(RECORDS)
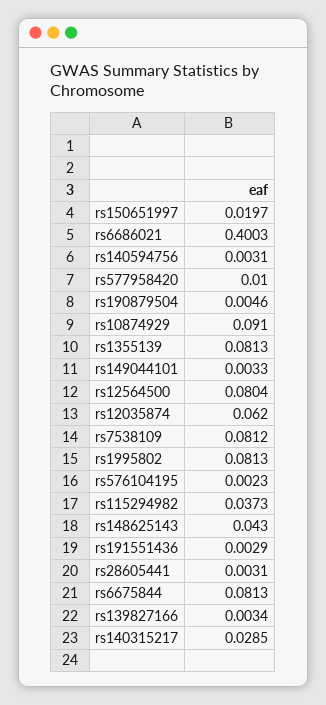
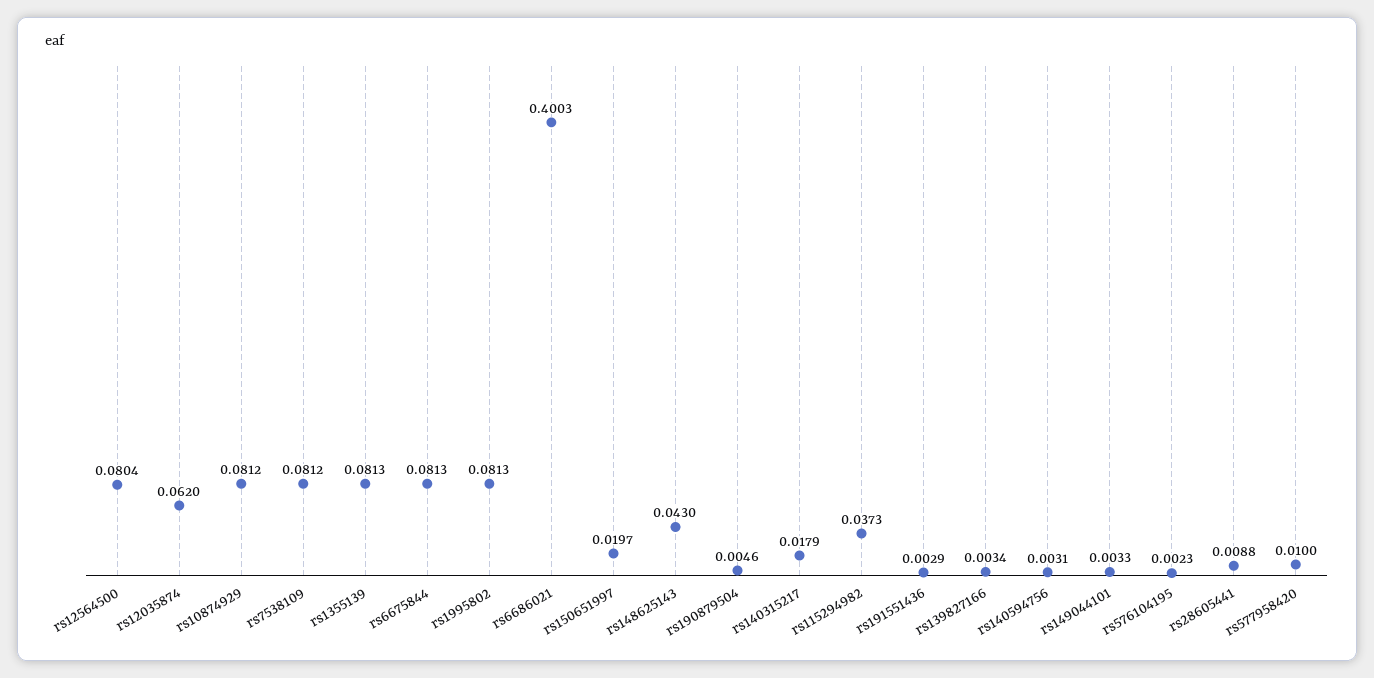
  {
    "rs150651997": 0.0197,
    "rs6686021": 0.4003,
    "rs140594756": 0.0031,
    "rs577958420": 0.01,
    "rs190879504": 0.0046,
-   "rs10874929": 0.091,
+   "rs10874929": 0.0812,
    "rs1355139": 0.0813,
    "rs149044101": 0.0033,
    "rs12564500": 0.0804,
    "rs12035874": 0.062,
    "rs7538109": 0.0812,
    "rs1995802": 0.0813,
    "rs576104195": 0.0023,
    "rs115294982": 0.0373,
    "rs148625143": 0.043,
    "rs191551436": 0.0029,
-   "rs28605441": 0.0031,
+   "rs28605441": 0.0088,
    "rs6675844": 0.0813,
    "rs139827166": 0.0034,
-   "rs140315217": 0.0285
+   "rs140315217": 0.0179
  }

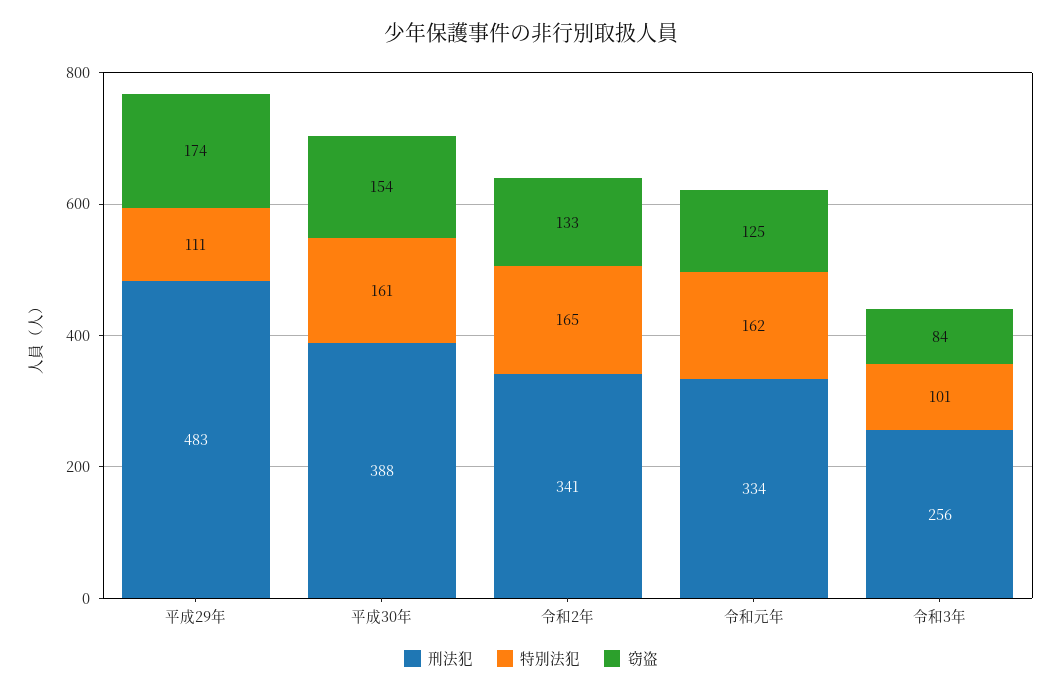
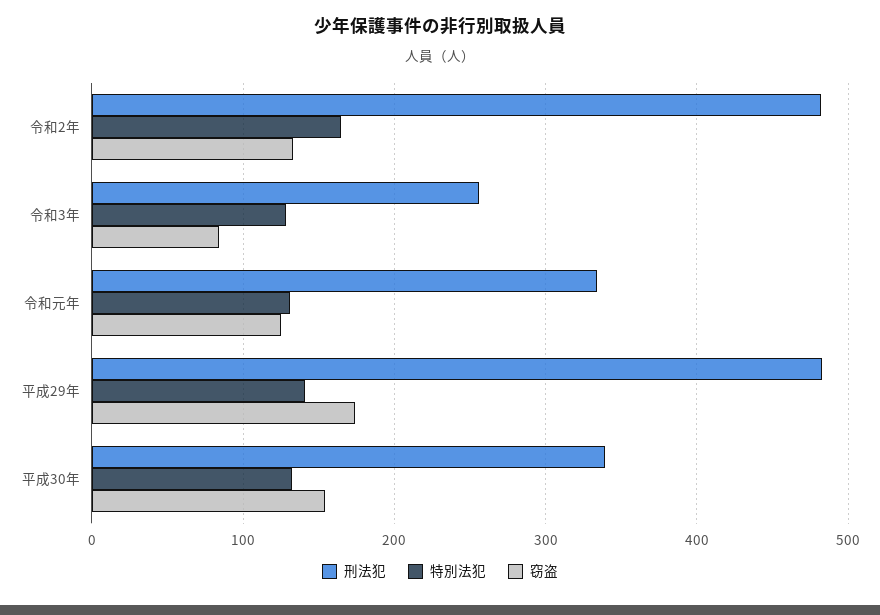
  {
    "刑法犯": {
      "平成29年": 483,
-     "平成30年": 388,
+     "平成30年": 340,
-     "令和2年": 341,
+     "令和2年": 480,
      "令和元年": 334,
      "令和3年": 256
    },
    "特別法犯": {
-     "平成29年": 111,
+     "平成29年": 140,
-     "平成30年": 161,
+     "平成30年": 130,
      "令和2年": 165,
-     "令和元年": 162,
+     "令和元年": 130,
-     "令和3年": 101
+     "令和3年": 130
    },
    "窃盗": {
      "平成29年": 174,
      "平成30年": 154,
      "令和2年": 133,
      "令和元年": 125,
      "令和3年": 84
    }
  }

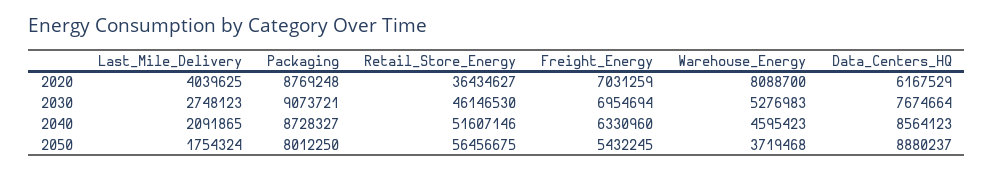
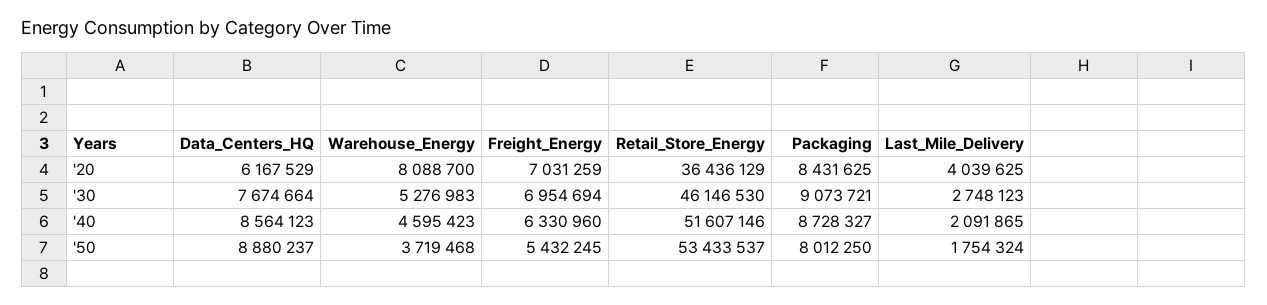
  {
    "Last_Mile_Delivery": {
      "2020": 4039625,
      "2030": 2748123,
      "2040": 2091865,
      "2050": 1754324
    },
    "Packaging": {
-     "2020": 8769248,
+     "2020": 8431625,
      "2030": 9073721,
      "2040": 8728327,
      "2050": 8012250
    },
    "Retail_Store_Energy": {
-     "2020": 36434627,
+     "2020": 36436129,
      "2030": 46146530,
      "2040": 51607146,
-     "2050": 56456675
+     "2050": 53433537
    },
    "Freight_Energy": {
      "2020": 7031259,
      "2030": 6954694,
      "2040": 6330960,
      "2050": 5432245
    },
    "Warehouse_Energy": {
      "2020": 8088700,
      "2030": 5276983,
      "2040": 4595423,
      "2050": 3719468
    },
    "Data_Centers_HQ": {
      "2020": 6167529,
      "2030": 7674664,
      "2040": 8564123,
      "2050": 8880237
    }
  }

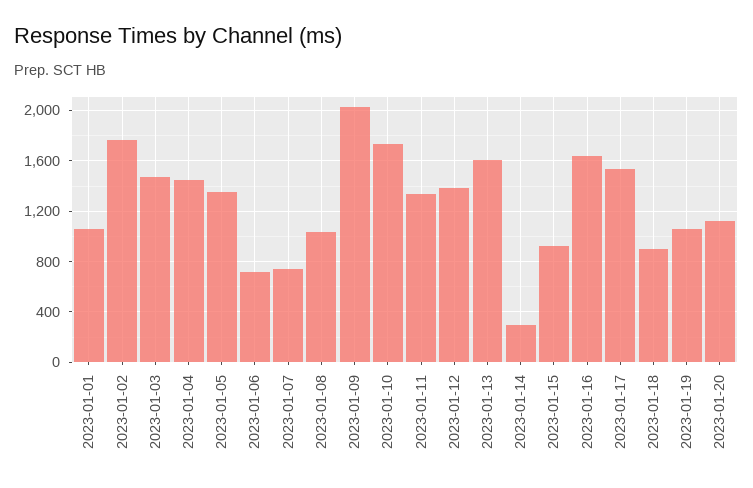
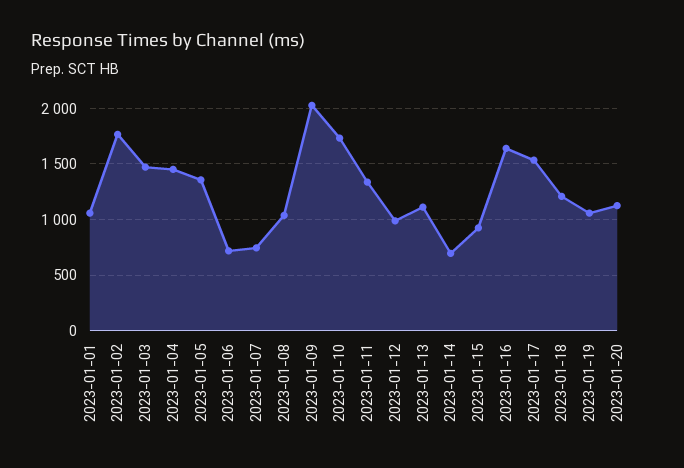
  {
    "2023-01-01": 1050,
    "2023-01-02": 1750,
    "2023-01-03": 1450,
    "2023-01-04": 1450,
    "2023-01-05": 1350,
    "2023-01-06": 700,
    "2023-01-07": 750,
    "2023-01-08": 1050,
    "2023-01-09": 2050,
    "2023-01-10": 1750,
    "2023-01-11": 1350,
-   "2023-01-12": 1400,
+   "2023-01-12": 1000,
-   "2023-01-13": 1600,
+   "2023-01-13": 1100,
-   "2023-01-14": 300,
+   "2023-01-14": 700,
    "2023-01-15": 950,
    "2023-01-16": 1650,
    "2023-01-17": 1550,
-   "2023-01-18": 900,
+   "2023-01-18": 1200,
    "2023-01-19": 1050,
    "2023-01-20": 1150
  }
(End RECORDS)
ACTIVITY
Write out all the records exactly, omitting the images.

SOLVED PROBLEM
  {
    "rs150651997": 0.0197,
    "rs6686021": 0.4003,
    "rs140594756": 0.0031,
    "rs577958420": 0.01,
    "rs190879504": 0.0046,
-   "rs10874929": 0.091,
+   "rs10874929": 0.0812,
    "rs1355139": 0.0813,
    "rs149044101": 0.0033,
    "rs12564500": 0.0804,
    "rs12035874": 0.062,
    "rs7538109": 0.0812,
    "rs1995802": 0.0813,
    "rs576104195": 0.0023,
    "rs115294982": 0.0373,
    "rs148625143": 0.043,
    "rs191551436": 0.0029,
-   "rs28605441": 0.0031,
+   "rs28605441": 0.0088,
    "rs6675844": 0.0813,
    "rs139827166": 0.0034,
-   "rs140315217": 0.0285
+   "rs140315217": 0.0179
  }

  {
    "刑法犯": {
      "平成29年": 483,
-     "平成30年": 388,
+     "平成30年": 340,
-     "令和2年": 341,
+     "令和2年": 480,
      "令和元年": 334,
      "令和3年": 256
    },
    "特別法犯": {
-     "平成29年": 111,
+     "平成29年": 140,
-     "平成30年": 161,
+     "平成30年": 130,
      "令和2年": 165,
-     "令和元年": 162,
+     "令和元年": 130,
-     "令和3年": 101
+     "令和3年": 130
    },
    "窃盗": {
      "平成29年": 174,
      "平成30年": 154,
      "令和2年": 133,
      "令和元年": 125,
      "令和3年": 84
    }
  }

  {
    "Last_Mile_Delivery": {
      "2020": 4039625,
      "2030": 2748123,
      "2040": 2091865,
      "2050": 1754324
    },
    "Packaging": {
-     "2020": 8769248,
+     "2020": 8431625,
      "2030": 9073721,
      "2040": 8728327,
      "2050": 8012250
    },
    "Retail_Store_Energy": {
-     "2020": 36434627,
+     "2020": 36436129,
      "2030": 46146530,
      "2040": 51607146,
-     "2050": 56456675
+     "2050": 53433537
    },
    "Freight_Energy": {
      "2020": 7031259,
      "2030": 6954694,
      "2040": 6330960,
      "2050": 5432245
    },
    "Warehouse_Energy": {
      "2020": 8088700,
      "2030": 5276983,
      "2040": 4595423,
      "2050": 3719468
    },
    "Data_Centers_HQ": {
      "2020": 6167529,
      "2030": 7674664,
      "2040": 8564123,
      "2050": 8880237
    }
  }

  {
    "2023-01-01": 1050,
    "2023-01-02": 1750,
    "2023-01-03": 1450,
    "2023-01-04": 1450,
    "2023-01-05": 1350,
    "2023-01-06": 700,
    "2023-01-07": 750,
    "2023-01-08": 1050,
    "2023-01-09": 2050,
    "2023-01-10": 1750,
    "2023-01-11": 1350,
-   "2023-01-12": 1400,
+   "2023-01-12": 1000,
-   "2023-01-13": 1600,
+   "2023-01-13": 1100,
-   "2023-01-14": 300,
+   "2023-01-14": 700,
    "2023-01-15": 950,
    "2023-01-16": 1650,
    "2023-01-17": 1550,
-   "2023-01-18": 900,
+   "2023-01-18": 1200,
    "2023-01-19": 1050,
    "2023-01-20": 1150
  }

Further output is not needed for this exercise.